In the aftermath, the two firms meet near the Millennium Dome for a bloody and all-out brawl. Matt and Bovver show up to fight for the GSE, but during the fight, Matt's sister, Shannon, turns up with their son, and are attacked by a Millwall hooligan. Matt and Bovver come to their rescue. Pete notices that Tommy Hatcher is approaching the car, and distracts Tommy by taunting him to "finish him off." When Tommy Hatcher declares to have finished with him, Pete then retorts that Tommy Hatcher was to blame for his son's death, having failed to protect him, shouting "he was your son!". Tommy Hatcher, driven to insanity, attacks and beats Pete to death, all the while shouting out a variation of the words to the chant 'Only a poor little Hammer,' using it as an analogy for Pete's condition. The fight completely halts at this point, and Hatcher is eventually pulled off Pete by some of his friends as he breaks down in tears. Everyone on both sides gathers around Pete's dead body in shock, with Bovver sobbing at his side.
Matt returns to the United States and confronts Jeremy Van Holden in a restaurant toilet, where Jeremy is snorting cocaine. Jeremy arrogantly tells Matt to leave during a brief discussion in which he admits to his identity as the cocaine stash's true owner. Matt then pulls out a tape recorder and plays back what Jeremy just said, saying that it is his "ticket back to Harvard." Jeremy lunges at him to try to get the tape, but Matt casually reverses the attack and raises his fist as if to punch Jeremy. He does not do so, instead walking out with a smile as Jeremy collapses to the floor, defeated. The film ends with Matt walking down the street outside the restaurant singing "I'm Forever Blowing Bubbles."

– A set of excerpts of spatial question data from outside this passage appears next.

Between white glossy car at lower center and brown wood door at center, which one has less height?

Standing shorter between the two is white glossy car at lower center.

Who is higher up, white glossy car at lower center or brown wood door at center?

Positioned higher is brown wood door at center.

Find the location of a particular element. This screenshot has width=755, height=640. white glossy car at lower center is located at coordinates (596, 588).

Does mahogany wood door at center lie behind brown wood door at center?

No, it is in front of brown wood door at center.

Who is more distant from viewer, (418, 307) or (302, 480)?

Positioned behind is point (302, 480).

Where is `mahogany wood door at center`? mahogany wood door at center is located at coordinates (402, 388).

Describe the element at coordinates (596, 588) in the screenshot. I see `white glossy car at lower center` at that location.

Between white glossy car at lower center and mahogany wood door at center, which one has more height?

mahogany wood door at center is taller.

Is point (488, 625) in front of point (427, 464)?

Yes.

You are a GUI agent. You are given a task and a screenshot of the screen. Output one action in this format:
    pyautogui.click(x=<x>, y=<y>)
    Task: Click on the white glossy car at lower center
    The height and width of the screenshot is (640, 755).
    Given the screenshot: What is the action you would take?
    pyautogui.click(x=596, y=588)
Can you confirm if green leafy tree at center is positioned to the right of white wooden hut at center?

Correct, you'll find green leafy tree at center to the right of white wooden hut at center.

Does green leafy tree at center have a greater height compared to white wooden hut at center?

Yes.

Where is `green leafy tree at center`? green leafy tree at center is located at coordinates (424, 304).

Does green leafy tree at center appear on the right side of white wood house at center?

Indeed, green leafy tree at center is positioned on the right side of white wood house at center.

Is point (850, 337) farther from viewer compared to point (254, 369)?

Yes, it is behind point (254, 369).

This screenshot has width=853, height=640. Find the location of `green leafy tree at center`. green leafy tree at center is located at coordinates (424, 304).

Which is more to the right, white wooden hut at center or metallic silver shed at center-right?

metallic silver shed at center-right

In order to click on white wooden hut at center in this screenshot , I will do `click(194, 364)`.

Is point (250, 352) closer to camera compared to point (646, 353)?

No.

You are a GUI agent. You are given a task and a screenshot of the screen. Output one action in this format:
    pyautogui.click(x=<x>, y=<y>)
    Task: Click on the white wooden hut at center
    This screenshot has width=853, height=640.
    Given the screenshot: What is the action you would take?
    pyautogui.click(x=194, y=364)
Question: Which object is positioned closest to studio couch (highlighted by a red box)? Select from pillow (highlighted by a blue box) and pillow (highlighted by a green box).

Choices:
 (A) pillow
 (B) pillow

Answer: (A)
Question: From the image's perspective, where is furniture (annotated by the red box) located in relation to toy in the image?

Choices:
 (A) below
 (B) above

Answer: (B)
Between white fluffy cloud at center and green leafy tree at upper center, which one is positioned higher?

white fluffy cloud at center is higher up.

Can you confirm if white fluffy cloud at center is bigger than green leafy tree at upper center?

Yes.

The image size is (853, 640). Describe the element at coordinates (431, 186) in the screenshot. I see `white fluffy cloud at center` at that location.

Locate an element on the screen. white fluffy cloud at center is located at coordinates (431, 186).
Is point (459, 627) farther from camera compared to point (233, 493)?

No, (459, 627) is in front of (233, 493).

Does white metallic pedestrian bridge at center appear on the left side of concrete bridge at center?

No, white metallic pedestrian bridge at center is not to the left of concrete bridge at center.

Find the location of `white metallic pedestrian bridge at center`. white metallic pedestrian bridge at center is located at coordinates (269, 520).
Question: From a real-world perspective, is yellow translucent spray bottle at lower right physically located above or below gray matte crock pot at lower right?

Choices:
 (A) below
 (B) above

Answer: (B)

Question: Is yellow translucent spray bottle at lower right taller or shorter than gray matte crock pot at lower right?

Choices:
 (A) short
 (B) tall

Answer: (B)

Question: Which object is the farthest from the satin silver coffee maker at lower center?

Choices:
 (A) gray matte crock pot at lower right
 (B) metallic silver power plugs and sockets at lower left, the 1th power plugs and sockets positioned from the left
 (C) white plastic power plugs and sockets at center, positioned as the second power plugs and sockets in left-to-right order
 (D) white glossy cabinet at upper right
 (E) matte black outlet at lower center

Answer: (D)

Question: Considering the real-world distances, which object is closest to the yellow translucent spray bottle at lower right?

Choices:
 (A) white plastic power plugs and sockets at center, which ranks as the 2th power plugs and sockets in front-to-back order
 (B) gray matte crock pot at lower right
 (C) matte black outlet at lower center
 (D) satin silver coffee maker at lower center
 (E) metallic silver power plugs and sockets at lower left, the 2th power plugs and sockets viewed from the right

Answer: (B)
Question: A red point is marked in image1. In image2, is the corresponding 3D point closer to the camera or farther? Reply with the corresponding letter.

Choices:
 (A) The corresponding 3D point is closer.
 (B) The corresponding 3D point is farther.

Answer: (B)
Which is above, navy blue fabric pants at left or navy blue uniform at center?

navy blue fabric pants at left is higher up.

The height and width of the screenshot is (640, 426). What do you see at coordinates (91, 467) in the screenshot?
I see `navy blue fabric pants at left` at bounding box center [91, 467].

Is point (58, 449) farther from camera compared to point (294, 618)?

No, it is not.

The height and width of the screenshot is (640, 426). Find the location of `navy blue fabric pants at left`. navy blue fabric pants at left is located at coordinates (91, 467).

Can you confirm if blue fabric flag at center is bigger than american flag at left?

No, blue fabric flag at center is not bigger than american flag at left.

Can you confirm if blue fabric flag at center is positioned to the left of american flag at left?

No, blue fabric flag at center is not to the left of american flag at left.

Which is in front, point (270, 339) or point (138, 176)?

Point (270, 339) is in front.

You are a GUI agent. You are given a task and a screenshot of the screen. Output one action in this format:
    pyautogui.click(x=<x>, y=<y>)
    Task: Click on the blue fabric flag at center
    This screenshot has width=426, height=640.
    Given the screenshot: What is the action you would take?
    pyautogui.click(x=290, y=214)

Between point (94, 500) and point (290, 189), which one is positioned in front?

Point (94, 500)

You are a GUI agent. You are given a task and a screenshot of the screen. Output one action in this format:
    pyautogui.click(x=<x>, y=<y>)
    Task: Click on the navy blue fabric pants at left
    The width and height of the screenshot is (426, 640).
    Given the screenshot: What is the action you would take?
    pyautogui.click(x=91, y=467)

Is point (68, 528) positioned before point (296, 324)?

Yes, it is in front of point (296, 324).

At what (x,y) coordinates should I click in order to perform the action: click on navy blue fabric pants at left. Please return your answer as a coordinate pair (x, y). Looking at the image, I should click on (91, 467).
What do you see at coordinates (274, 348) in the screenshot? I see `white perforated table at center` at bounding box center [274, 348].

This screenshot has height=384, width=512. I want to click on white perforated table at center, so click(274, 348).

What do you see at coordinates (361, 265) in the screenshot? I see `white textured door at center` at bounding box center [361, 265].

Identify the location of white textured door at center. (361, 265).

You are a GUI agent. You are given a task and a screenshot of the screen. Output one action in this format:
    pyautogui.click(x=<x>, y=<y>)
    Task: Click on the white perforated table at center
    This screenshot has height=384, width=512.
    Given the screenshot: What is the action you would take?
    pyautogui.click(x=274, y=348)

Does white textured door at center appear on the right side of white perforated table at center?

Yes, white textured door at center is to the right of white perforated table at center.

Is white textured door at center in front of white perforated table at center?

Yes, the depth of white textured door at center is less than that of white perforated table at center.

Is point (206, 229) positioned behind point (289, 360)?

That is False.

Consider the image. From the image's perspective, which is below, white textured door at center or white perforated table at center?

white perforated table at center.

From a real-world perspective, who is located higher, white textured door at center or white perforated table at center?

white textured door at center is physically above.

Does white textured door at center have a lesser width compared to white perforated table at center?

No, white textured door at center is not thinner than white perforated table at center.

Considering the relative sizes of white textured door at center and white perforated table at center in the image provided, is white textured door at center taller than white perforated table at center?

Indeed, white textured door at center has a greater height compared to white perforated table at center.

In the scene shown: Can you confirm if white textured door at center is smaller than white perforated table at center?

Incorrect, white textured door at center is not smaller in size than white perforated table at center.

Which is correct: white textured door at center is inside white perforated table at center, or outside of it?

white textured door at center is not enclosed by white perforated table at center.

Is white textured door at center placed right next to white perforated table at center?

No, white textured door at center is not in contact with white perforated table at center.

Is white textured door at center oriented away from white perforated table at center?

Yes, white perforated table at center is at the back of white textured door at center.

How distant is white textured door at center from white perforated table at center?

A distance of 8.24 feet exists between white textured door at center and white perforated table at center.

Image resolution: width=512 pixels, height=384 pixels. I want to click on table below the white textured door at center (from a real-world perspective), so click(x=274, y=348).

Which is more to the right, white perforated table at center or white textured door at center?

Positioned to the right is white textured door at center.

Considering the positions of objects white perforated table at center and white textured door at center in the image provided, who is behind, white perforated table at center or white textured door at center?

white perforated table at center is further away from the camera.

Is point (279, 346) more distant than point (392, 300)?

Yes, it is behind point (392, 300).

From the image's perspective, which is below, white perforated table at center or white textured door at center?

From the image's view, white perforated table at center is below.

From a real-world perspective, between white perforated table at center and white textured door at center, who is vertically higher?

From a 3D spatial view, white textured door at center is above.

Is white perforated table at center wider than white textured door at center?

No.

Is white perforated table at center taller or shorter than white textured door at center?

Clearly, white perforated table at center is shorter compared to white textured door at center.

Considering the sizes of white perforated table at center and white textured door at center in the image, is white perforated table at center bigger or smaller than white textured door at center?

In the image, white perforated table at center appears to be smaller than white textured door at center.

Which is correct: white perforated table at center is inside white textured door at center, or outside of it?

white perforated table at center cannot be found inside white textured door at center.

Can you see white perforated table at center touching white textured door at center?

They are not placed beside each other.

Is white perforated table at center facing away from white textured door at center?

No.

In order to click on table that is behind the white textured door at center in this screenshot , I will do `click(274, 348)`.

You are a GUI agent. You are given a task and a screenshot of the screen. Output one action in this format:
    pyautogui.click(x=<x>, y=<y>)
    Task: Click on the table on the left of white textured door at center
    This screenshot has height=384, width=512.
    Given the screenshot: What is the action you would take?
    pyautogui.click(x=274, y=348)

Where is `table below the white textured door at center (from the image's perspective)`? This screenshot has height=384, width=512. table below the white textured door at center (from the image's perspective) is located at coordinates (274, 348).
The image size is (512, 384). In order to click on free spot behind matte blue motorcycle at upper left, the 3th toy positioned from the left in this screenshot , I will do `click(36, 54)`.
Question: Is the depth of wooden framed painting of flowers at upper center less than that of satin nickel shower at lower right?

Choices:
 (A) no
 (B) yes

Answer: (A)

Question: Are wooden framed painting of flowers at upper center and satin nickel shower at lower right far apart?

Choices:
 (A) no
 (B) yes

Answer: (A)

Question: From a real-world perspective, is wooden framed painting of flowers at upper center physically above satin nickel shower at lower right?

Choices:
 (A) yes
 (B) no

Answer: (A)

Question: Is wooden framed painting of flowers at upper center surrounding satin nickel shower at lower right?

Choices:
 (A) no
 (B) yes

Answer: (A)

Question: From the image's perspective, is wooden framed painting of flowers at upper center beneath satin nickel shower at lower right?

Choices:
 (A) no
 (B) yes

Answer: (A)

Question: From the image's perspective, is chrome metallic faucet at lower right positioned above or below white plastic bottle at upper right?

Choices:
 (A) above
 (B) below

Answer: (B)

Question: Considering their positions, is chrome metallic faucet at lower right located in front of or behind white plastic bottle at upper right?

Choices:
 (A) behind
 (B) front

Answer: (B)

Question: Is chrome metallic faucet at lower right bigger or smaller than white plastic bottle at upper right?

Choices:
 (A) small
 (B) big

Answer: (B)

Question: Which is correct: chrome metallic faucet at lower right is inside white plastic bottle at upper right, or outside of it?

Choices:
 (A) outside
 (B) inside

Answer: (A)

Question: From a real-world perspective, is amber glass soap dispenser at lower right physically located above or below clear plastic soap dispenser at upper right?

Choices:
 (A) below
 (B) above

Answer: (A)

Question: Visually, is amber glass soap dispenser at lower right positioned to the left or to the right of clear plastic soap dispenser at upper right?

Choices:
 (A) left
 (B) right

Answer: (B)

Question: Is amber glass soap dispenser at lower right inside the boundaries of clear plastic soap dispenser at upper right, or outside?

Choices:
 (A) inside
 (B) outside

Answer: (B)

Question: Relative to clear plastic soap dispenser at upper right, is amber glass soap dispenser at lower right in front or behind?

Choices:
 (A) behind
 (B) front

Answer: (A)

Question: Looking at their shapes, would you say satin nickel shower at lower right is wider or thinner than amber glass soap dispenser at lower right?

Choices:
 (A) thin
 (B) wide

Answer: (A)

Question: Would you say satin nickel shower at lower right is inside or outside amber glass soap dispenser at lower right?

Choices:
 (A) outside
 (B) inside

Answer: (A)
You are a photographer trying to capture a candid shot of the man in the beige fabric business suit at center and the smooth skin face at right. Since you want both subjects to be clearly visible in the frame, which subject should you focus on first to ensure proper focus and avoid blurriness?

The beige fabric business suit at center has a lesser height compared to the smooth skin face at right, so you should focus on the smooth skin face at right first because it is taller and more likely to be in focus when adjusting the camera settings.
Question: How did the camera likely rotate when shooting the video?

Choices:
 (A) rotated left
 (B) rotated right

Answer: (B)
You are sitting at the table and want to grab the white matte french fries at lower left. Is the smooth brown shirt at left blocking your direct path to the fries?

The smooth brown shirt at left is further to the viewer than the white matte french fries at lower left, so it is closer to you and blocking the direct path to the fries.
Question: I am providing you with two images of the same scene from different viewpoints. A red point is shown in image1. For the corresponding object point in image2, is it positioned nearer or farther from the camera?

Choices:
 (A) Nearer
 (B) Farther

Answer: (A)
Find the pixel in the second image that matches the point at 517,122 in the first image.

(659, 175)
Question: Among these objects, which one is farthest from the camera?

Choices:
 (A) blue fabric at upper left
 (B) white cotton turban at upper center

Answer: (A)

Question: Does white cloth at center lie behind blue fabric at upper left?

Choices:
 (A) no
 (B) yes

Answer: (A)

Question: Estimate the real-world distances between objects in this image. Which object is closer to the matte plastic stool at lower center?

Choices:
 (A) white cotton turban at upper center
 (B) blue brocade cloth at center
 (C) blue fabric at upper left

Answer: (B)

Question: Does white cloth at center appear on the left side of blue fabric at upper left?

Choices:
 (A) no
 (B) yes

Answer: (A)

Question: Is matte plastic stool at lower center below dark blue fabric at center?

- Elijah Wood as Matthew 'Matt' Buckner, a 20 year old American, studying journalism at Harvard University. His mother has died, and his sister lives in London with her English husband. He doesn't see his dad very often, because he is away working most of the time.
- Charlie Hunnam as Peter 'Pete' Dunham. He teaches history and PE in a local primary school, and also runs West Ham's firm, the Green Street Elite (GSE). He is Steve's younger brother.
- Leo Gregory as Bovver, a member of the GSE, and Pete's right hand man.
- Claire Forlani as Shannon Dunham (nee Buckner). Matt's older sister, married to Steve, mother of Ben.
- Marc Warren as Steven 'Steve' Dunham. He ran the GSE in the early 90s and was known as the Major, but he resigned and now lives with his wife Shannon and his son Ben.
- Ross McCall as Dave Bjorno, a commercial airline pilot and a member of the GSE.
- Rafe Spall as Swill, a member of the GSE.
- Kieran Bew as Ike, a member of the GSE
- Geoff Bell as Tommy Hatcher, leader of Millwall's firm, the NTO.
- James Allison as Ben Dunham, son of Shannon and Steve.
- Terence Jay as Jeremy Van Holden, a cocaine addict and dealer, son of a senator, currently studying at Harvard University.
- Joel Beckett as Terry, landlord of the Bridgett Abbey pub on Walsh Road, and a former member of the GSE. He was Steve's right hand man when Steve led the GSE.
Cultural context 
The name of the firm in film, the Green Street Elite, refers to Green Street in the London Borough of Newham, where West Ham's home stadium, Boleyn Ground (more commonly known as Upton Park) is located. West Ham is supported by one of England's notorious hooligan firms: the Inter City Firm (ICF).
Critical reception 
The film received mixed reviews upon release. It scored 46% on movie website Rotten Tomatoes, and it scored 55% on the website Metacritic. Roger Ebert gave the film a very favourable review. Charlie Hunnam's attempts at delivering a Cockney accent resulted in his inclusion in many film critics' 'worst accents in movie history' lists.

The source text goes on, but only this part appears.